All lines of the material that contain "first" must be copied out.
-------- Information provided --------
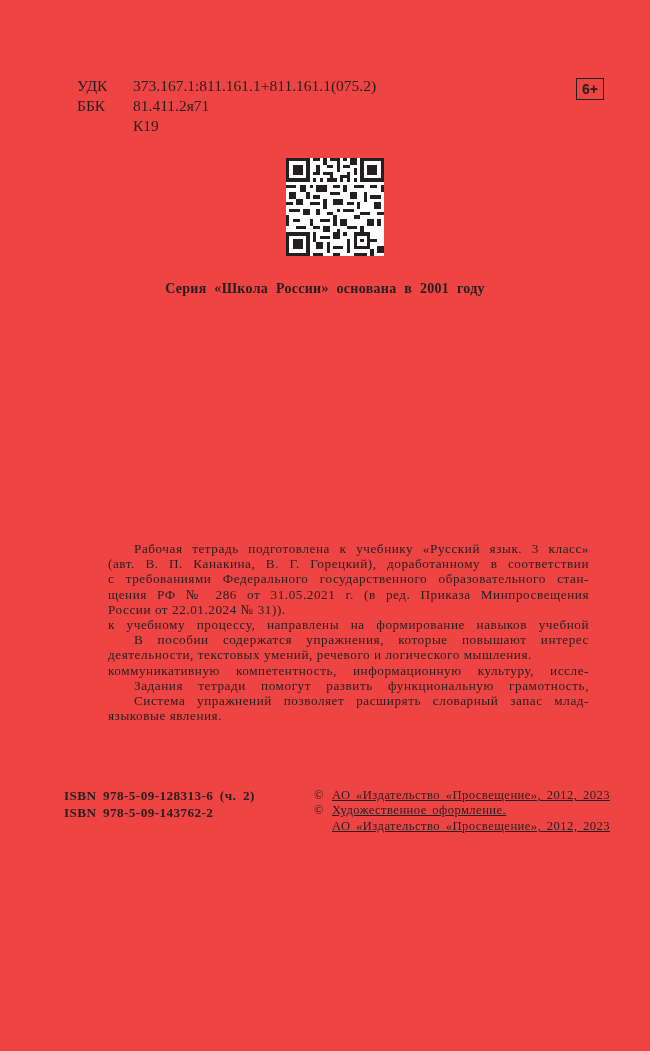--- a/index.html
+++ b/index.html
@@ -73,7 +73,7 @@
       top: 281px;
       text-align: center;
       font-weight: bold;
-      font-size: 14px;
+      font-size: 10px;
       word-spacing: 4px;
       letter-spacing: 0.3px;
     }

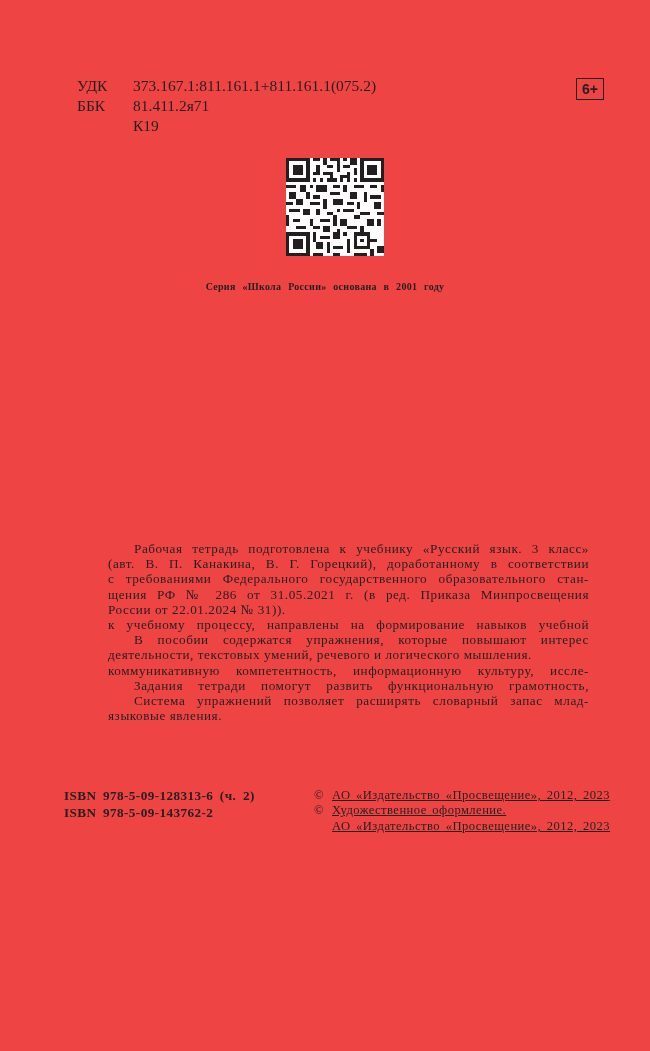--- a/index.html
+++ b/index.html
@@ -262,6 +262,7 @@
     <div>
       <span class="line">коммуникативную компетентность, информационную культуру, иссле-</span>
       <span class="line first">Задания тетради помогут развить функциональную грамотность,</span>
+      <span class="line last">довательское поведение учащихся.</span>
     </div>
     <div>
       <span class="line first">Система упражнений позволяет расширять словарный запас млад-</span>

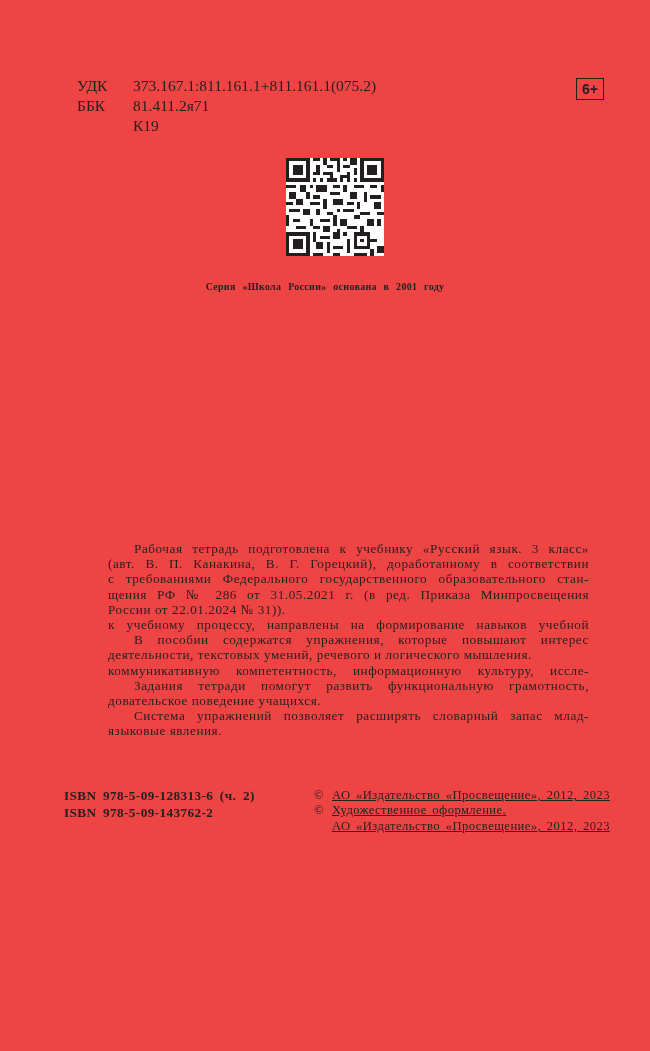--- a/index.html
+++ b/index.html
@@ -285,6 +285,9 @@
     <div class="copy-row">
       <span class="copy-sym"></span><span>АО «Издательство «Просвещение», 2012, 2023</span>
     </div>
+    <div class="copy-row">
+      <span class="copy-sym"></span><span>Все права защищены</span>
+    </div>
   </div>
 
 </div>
--------
## Solution
       <span class="line first">Задания тетради помогут развить функциональную грамотность,</span>
       <span class="line first">Система упражнений позволяет расширять словарный запас млад-</span>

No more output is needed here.